Overlay normal curve to histogram in R

小开

最佳答案

Here's a nice easy way I found:

h <- hist(g, breaks = 10, density = 10,
col = "lightgray", xlab = "Accuracy", main = "Overall")
xfit <- seq(min(g), max(g), length = 40)
yfit <- dnorm(xfit, mean = mean(g), sd = sd(g))
yfit <- yfit * diff(h$mids[1:2]) * length(g)


lines(xfit, yfit, col = "black", lwd = 2)

小开

You need to find the right multiplier to convert density (an estimated curve where the area beneath the curve is 1) to counts.

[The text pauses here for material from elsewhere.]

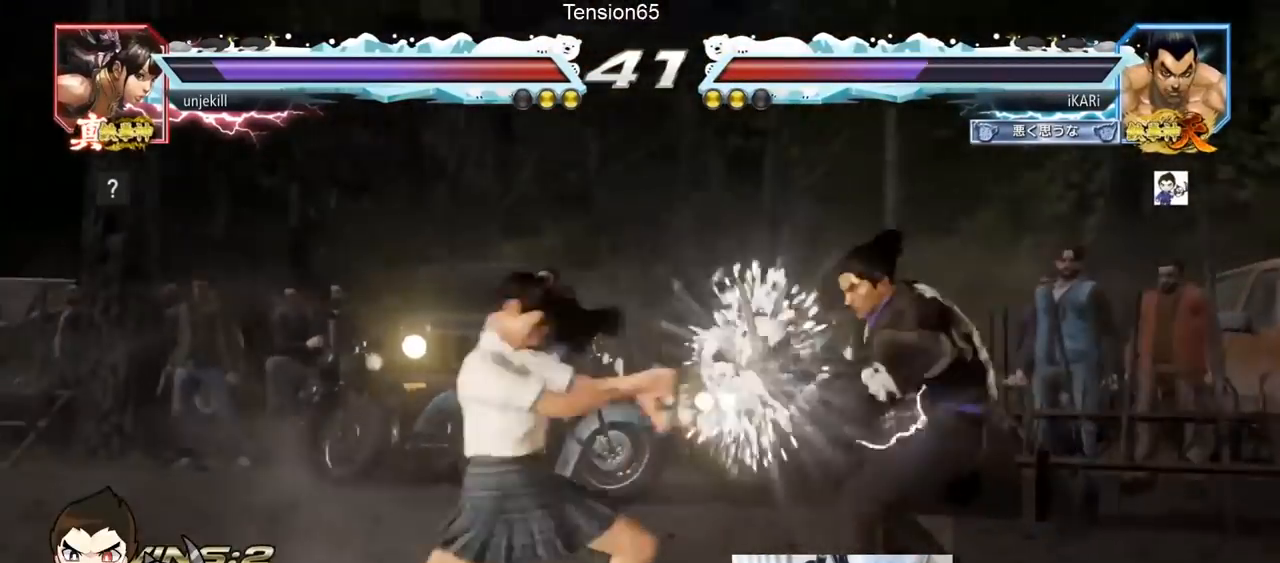
{"buttons": [], "left_stick": "center", "events": [[67, "left_stick", "center"], [167, "SQUARE", "down"], [233, "SQUARE", "up"], [267, "SQUARE", "down"], [300, "SQUARE", "up"], [367, "SQUARE", "down"], [433, "SQUARE", "up"]]}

This can be easily calculated from the hist object.

myhist <- hist(mtcars$mpg)
multiplier <- myhist$counts / myhist$density
mydensity <- density(mtcars$mpg)
mydensity$y <- mydensity$y * multiplier[1]


plot(myhist)
lines(mydensity)

enter image description here

A more complete version, with a normal density and lines at each standard deviation away from the mean (including the mean):

myhist <- hist(mtcars$mpg)
multiplier <- myhist$counts / myhist$density
mydensity <- density(mtcars$mpg)
mydensity$y <- mydensity$y * multiplier[1]


plot(myhist)
lines(mydensity)


myx <- seq(min(mtcars$mpg), max(mtcars$mpg), length.out= 100)
mymean <- mean(mtcars$mpg)
mysd <- sd(mtcars$mpg)


normal <- dnorm(x = myx, mean = mymean, sd = mysd)
lines(myx, normal * multiplier[1], col = "blue", lwd = 2)


sd_x <- seq(mymean - 3 * mysd, mymean + 3 * mysd, by = mysd)
sd_y <- dnorm(x = sd_x, mean = mymean, sd = mysd) * multiplier[1]

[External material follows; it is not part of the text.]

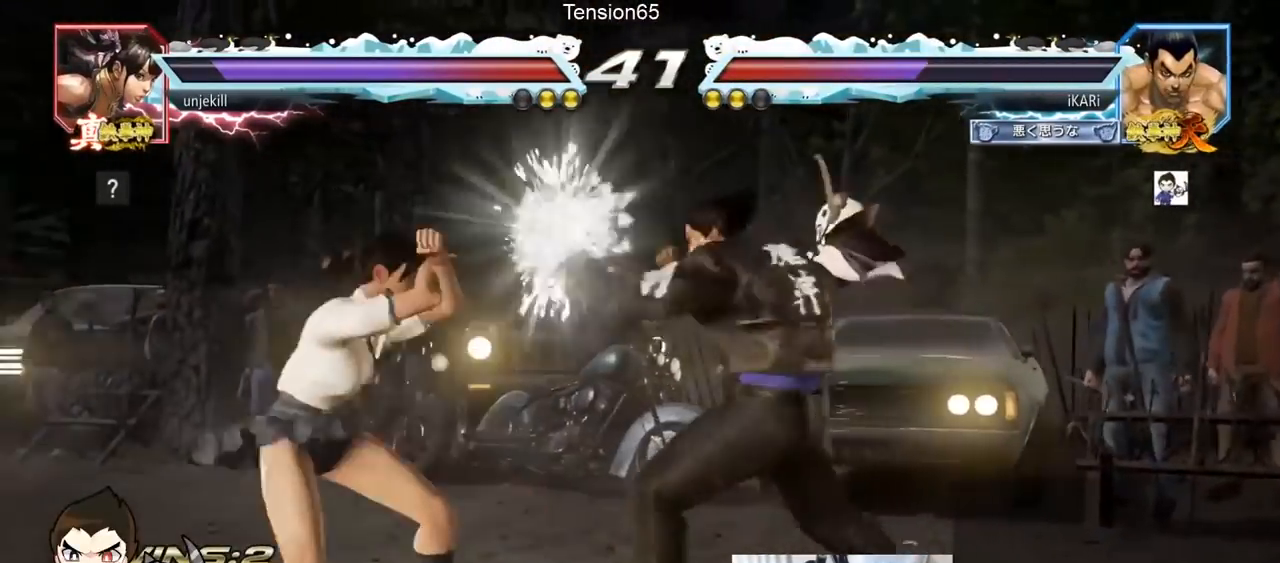
{"buttons": [], "left_stick": "right", "events": [[500, "left_stick", "right"]]}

segments(x0 = sd_x, y0= 0, x1 = sd_x, y1 = sd_y, col = "firebrick4", lwd = 2)

小开

This is an implementation of aforementioned StanLe's anwer, also fixing the case where his answer would produce no curve when using densities.

This replaces the existing but hidden hist.default() function, to only add the normalcurve parameter (which defaults to TRUE).

The first three lines are to support roxygen2 for package building.

#' @noRd
#' @exportMethod hist.default
#' @export
hist.default <- function(x,
breaks = "Sturges",
freq = NULL,
include.lowest = TRUE,
normalcurve = TRUE,
right = TRUE,
density = NULL,
angle = 45,
col = NULL,
border = NULL,
main = paste("Histogram of", xname),
ylim = NULL,
xlab = xname,
ylab = NULL,
axes = TRUE,
plot = TRUE,
labels = FALSE,
warn.unused = TRUE,
...)  {


# https://stackoverflow.com/a/20078645/4575331
xname <- paste(deparse(substitute(x), 500), collapse = "\n")


suppressWarnings(
h <- graphics::hist.default(
x = x,
breaks = breaks,
freq = freq,
include.lowest = include.lowest,
right = right,
density = density,
angle = angle,
col = col,
border = border,
main = main,
ylim = ylim,
xlab = xlab,
ylab = ylab,
axes = axes,
plot = plot,
labels = labels,
warn.unused = warn.unused,
...
)
)


if (normalcurve == TRUE & plot == TRUE) {
x <- x[!is.na(x)]
xfit <- seq(min(x), max(x), length = 40)
yfit <- dnorm(xfit, mean = mean(x), sd = sd(x))
if (isTRUE(freq) | (is.null(freq) & is.null(density))) {
yfit <- yfit * diff(h$mids[1:2]) * length(x)
}
lines(xfit, yfit, col = "black", lwd = 2)
}


if (plot == TRUE) {
invisible(h)
} else {
h
}
}

Quick example:

hist(g)

For dates it's bit different. For reference:

#' @noRd
#' @exportMethod hist.Date
#' @export
hist.Date <- function(x,
breaks = "months",
format = "%b",
normalcurve = TRUE,
xlab = xname,
plot = TRUE,
freq = NULL,
density = NULL,
start.on.monday = TRUE,
right = TRUE,
...)  {


# https://stackoverflow.com/a/20078645/4575331
xname <- paste(deparse(substitute(x), 500), collapse = "\n")


suppressWarnings(
h <- graphics:::hist.Date(
x = x,
breaks = breaks,
format = format,
freq = freq,
density = density,
start.on.monday = start.on.monday,
right = right,
xlab = xlab,
plot = plot,
...
)
)


if (normalcurve == TRUE & plot == TRUE) {
x <- x[!is.na(x)]
xfit <- seq(min(x), max(x), length = 40)
yfit <- dnorm(xfit, mean = mean(x), sd = sd(x))
if (isTRUE(freq) | (is.null(freq) & is.null(density))) {
yfit <- as.double(yfit) * diff(h$mids[1:2]) * length(x)
}
lines(xfit, yfit, col = "black", lwd = 2)
}


if (plot == TRUE) {
invisible(h)
} else {
h
}
}

小开

Just remove the prob = T, and let it stay at default ie F